Élections municipales et communales – La CENI attend le déblocage des fonds

Course contre la montre. Les membres des Organes de vérification et d’enregistrement des candidatures (OVEC) dans les districts doivent patienter. Nommés, remplacés et mise en place depuis quelques semaines, ils doivent accueillir les premiers dépôts de dossiers de candidatures pour les élections municipales et communales dans deux jours. Toutefois, le budget nécessaire pour le fonctionnement des OVEC n’est pas encore disponible. Les caisses de la Commission électorale nationale indépendante (CENI) sont encore vides. « Nous sommes fins prêts sur le plan technique et organisationnel, toutefois, nous attendons la notification du ministère de l’Économie et des finances sur le déblocage des fonds », explique Thierry Rakotonarivo, vice-président de la CENI.
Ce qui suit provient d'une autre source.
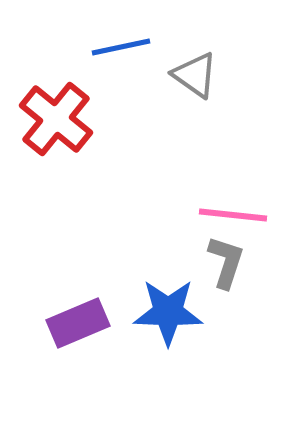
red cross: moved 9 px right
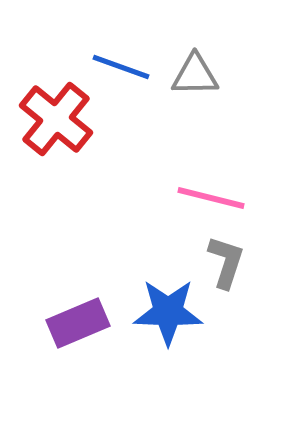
blue line: moved 20 px down; rotated 32 degrees clockwise
gray triangle: rotated 36 degrees counterclockwise
pink line: moved 22 px left, 17 px up; rotated 8 degrees clockwise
Le décret de convocation des électeurs n’annonce que les grandes dates du processus électoral. Toutefois, les activités qui précèdent ces jalons nécessitent plusieurs jours et occasionnent des frais. Le moindre retard occasionne un effet domino sur tout le chronogramme établi. Selon les informations reçues, la production des imprimés sensibles aurait dû commencer vendredi mais l’Imprimerie nationale n’aurait pas encore eu les fonds nécessaires.

Détails techniques

Par ailleurs, pour être opérationnels jeudi, les chefs des centres informatiques au niveau des districts doivent maîtriser l’utilisation du logiciel prévu pour le traitement des candidatures. « Ils son t a t tendus à Antananarivo à partir de ce jour pour une formation et revenir rapidement dans leurs circonscriptions », continue l’administrateur civil.

Lors de la conférence de presse annonçant la proposition de chronogramme du processus, la CENI a posé comme conditions préalables « la disponibilité des fonds en temps voulu et la capacité de l’Imprimerie nationale à produire les imprimés sensibles en moins de cinquante jours ». Dans la loi de finances initiale adoptée en janvier, et celle revue et corrigée au mois de mai, il est inscrit dans la ligne « mise en œuvre du processus électoral » un crédit de 32 milliards d’ariary. Une somme qui a servi au financement des législatives. Les observateurs se demandent sur les sources du financement des municipales et des communales. « Le gouvernement a convoqué les électeurs. Nous sommes prêts aussi bien techniquement que financièrement », répond Tianarivelo Razafimahefa, ministre de l’Intérieur et de la décentralisation.

Lors des précédentes élections, la CENI a été lynchée par des critiques acerbes . Sans l’appui des partenaires techniques et financiers, certaines activités dont les formations des membres des OVEC ont été supprimées. Avec le délai imposé par la disponibilité des fonds pour les élections, il est prévisible qu’elles vont augmenter en intensité. « Nous sommes prêts à relever le défi comme nous l’avons toujours fait », conclut Thierry Rakotonarivo.